5). The calculated result is displayed on a CRT screen (not shown) connected to the control unit to inform the analyst whether the filter needs to be replaced (st6). The control unit may store in advance a reference value of the filter resistance as a reference for the replacement time, and display an alarm when the reference value is reached.

[0017]

As described above, in the gas chromatograph apparatus of the present invention, the primary pressure sensor, the differential pressure sensor,
Since the filter resistance can be calculated from the pressure value of the column inlet sensor, it is possible to determine appropriate filter replacement time by referring to this value. In particular, with regard to the hardware configuration, the filter resistance can be calculated without any addition to the conventional device, so that the function can be added without increasing the cost of the device.

[Brief description of the drawings]

FIG. 1 is a diagram showing a hardware configuration of a gas chromatograph device.

FIG. 2 is a block diagram showing a configuration for calculating a filter resistance according to an embodiment of the present invention.

FIG. 3 is a flowchart for calculating a filter resistance according to an embodiment of the present invention.

[Explanation of symbols]

Claims (1)

[Claims] 1. A sample introduction section for vaporizing a sample, an analysis column flow path to which an analysis column is connected, a split flow path having a split gas control valve, and a carrier gas supply into which a carrier gas is fed.

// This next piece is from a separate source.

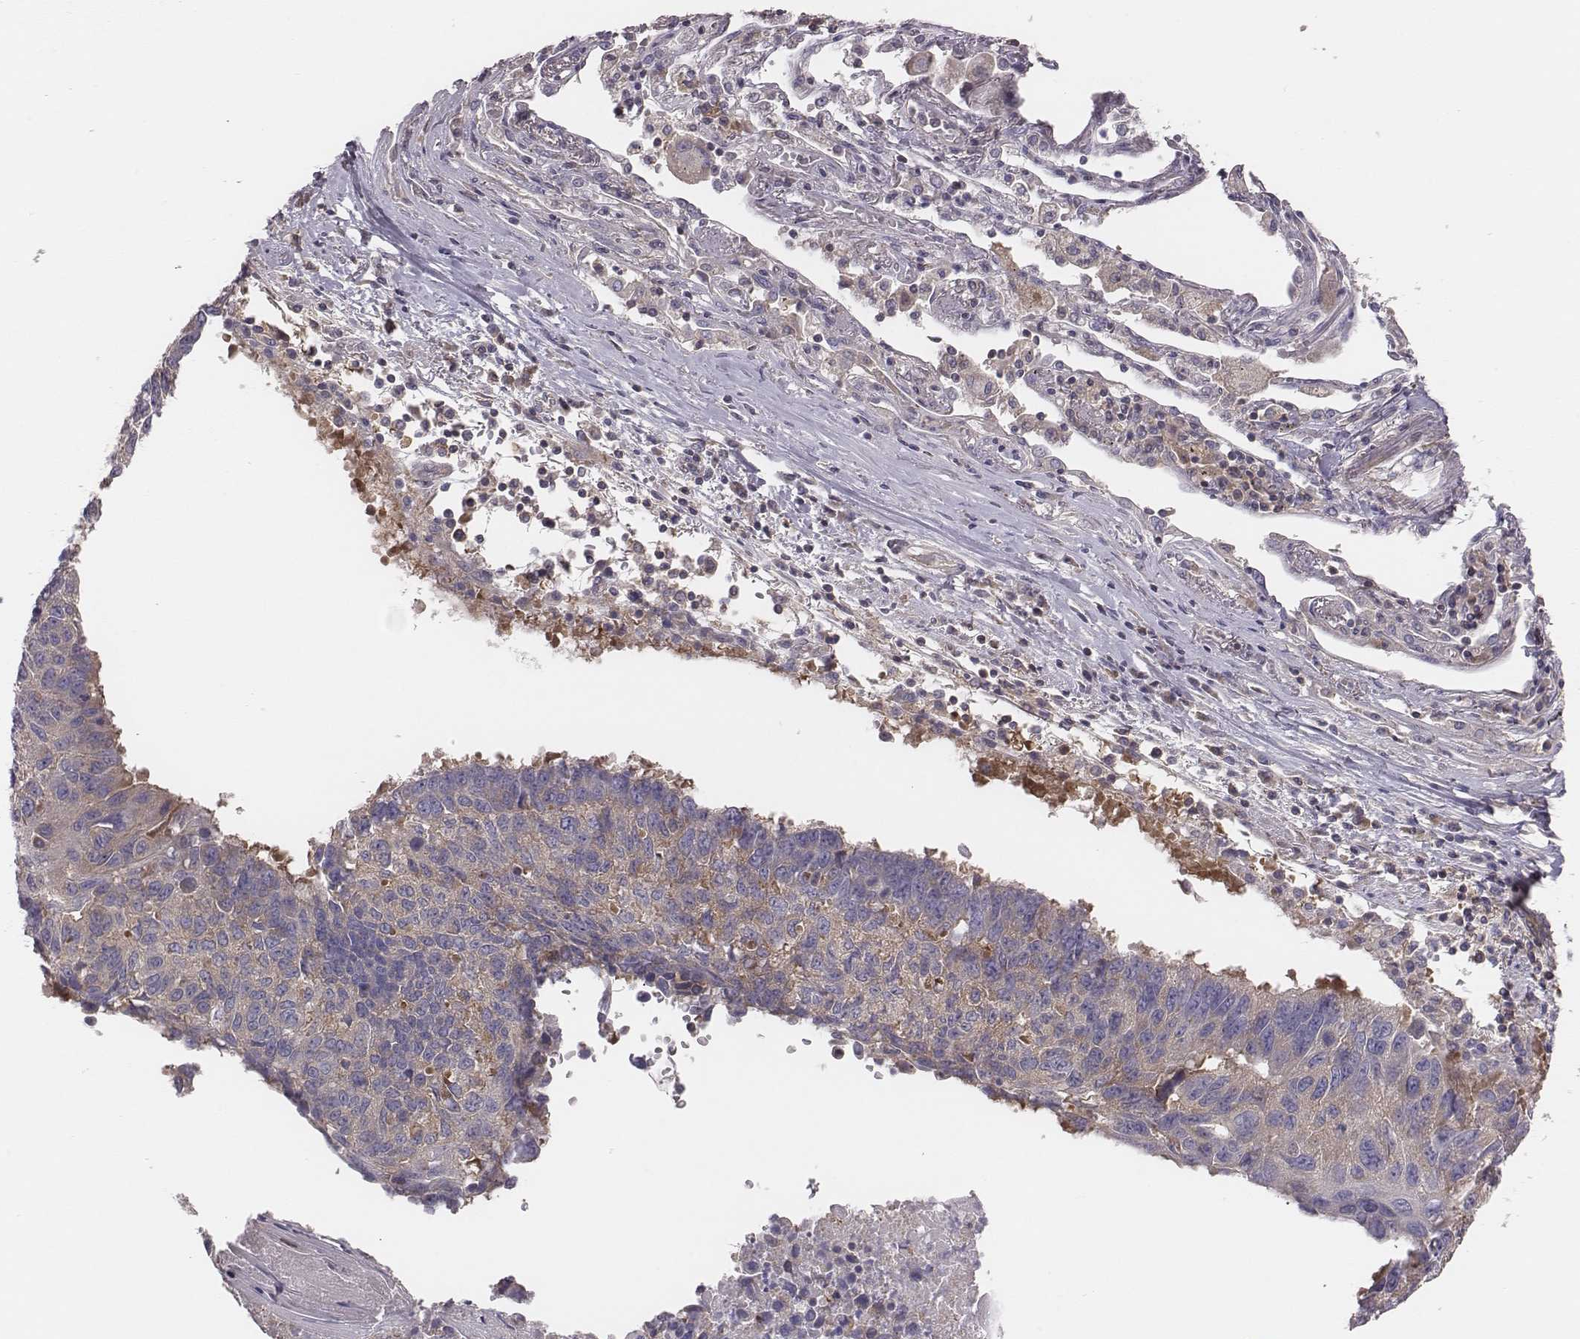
{"staining": {"intensity": "weak", "quantity": "25%-75%", "location": "cytoplasmic/membranous"}, "tissue": "lung cancer", "cell_type": "Tumor cells", "image_type": "cancer", "snomed": [{"axis": "morphology", "description": "Squamous cell carcinoma, NOS"}, {"axis": "topography", "description": "Lung"}], "caption": "The micrograph reveals a brown stain indicating the presence of a protein in the cytoplasmic/membranous of tumor cells in lung squamous cell carcinoma.", "gene": "CAD", "patient": {"sex": "male", "age": 73}}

The flow path is connected to the flow path, and a column inlet pressure sensor for monitoring the column inlet pressure of the sample introduction section is provided. The carrier gas supply flow path includes a carrier gas source, a primary pressure sensor, and a differential pressure between both ends. In a gas chromatograph equipped with a resistance tube provided with a differential pressure sensor to be measured, a carrier gas control valve, and a filter, the flow path resistance of the filter is determined based on signals from a primary pressure sensor, a differential pressure sensor, and a column inlet pressure sensor. A gas chromatograph apparatus comprising a control unit having a filter resistance calculating function of calculating a filter resistance.